Some of the suggestions made by the committee include counselling perpetrators and the victims, installing CCTV cameras in key areas and laying down SOPs.

Published: 17th November 2017 08:43 PM  |   Last Updated: 17th November 2017 08:43 PM   |  A+A-

By Express News Service

NEW DELHI: The University Grants Commission has asked all varsities and colleges in India to implement the recommendations of a four member committee appointed by the Supreme Court to discourage instances of ragging on campuses.

Some of the suggestions made by the committee include counselling perpetrators and the victims, installing CCTV cameras in key areas and laying down standard operating procedures to tackle the cases of ragging.

In a letter issued to vice-chancellors of varsities across the country, the UGC has also directed heads of the institutes of higher education to install CC TV cameras and a create a “proper surveillance mechanism including a check on hostels by the wardens.”

“Students should be made aware of the rules as well as the procedure for filing a complaint, whom to approach and their contact information, the procedure that will be followed by the institutions, with assurance of keeping anonymity of complainant," the letter written by the UGC secretary P K Thakur read.

The UGC, in its circular, also listed the key recommendations of a four-member committee, comprising of mental health and public health professionals, that was appointed by the Supreme Court in 2009 to carry out “Psychosocial Study of Ragging in Selected Educational Institutions in India".

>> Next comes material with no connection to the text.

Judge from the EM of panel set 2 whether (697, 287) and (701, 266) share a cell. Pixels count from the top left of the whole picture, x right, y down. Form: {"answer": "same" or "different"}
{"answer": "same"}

The Committee, constituted following the death of Aman Kachroo, a medical student who was allegedly killed by his seniors in a medical college in Kangra, had submitted a 252 page report in 2015.

The report based on survey carried out in 37 colleges in the country said that as many as 40 per cent students face some form of ragging on campus but less than 9 per cent cases are reported.

The survey also highlighted that a significant number of students—about 32 per cent—accepted “enjoying” ragging while over 60 per cent had negative emotions about ragging and nearly 65 per cent students never got along well with seniors who ragged them.

The committee, headed by Professor Mohan Rao, also reached the conclusion that “it’s a myth that ragging is a tool to help fresher students bond with their seniors.”

The UGC, in its circular has listed out these key statistics.

“You (head of institutions) are requested to implement these recommendations and ensure a ragging-free campus and create an institutional climate which is supportive and fair, with faculty who are attuned to and interested in student development that will become the foundation of a dynamic culture that is just, progressive and open to change towards an egalitarian society,” the letter said.

Principals of colleges have also been asked to deploy their officials to remain in regular touch with the students and promote their "inclusion in activities" such as games, sports and extra-curricular activities in the hostels.

"The higher education institutions must provide an environment where the students learn the values of democratic, mutually respectful relationships, non-violent conflict resolution, autonomous and critical thinking, compassion and caring, respect for differences, fairness and so on," the UGC said.

This can be done by holding programmes and activities that foster "civic engagement and responsibility, critical reflection on social issues and deliberation on values," it added.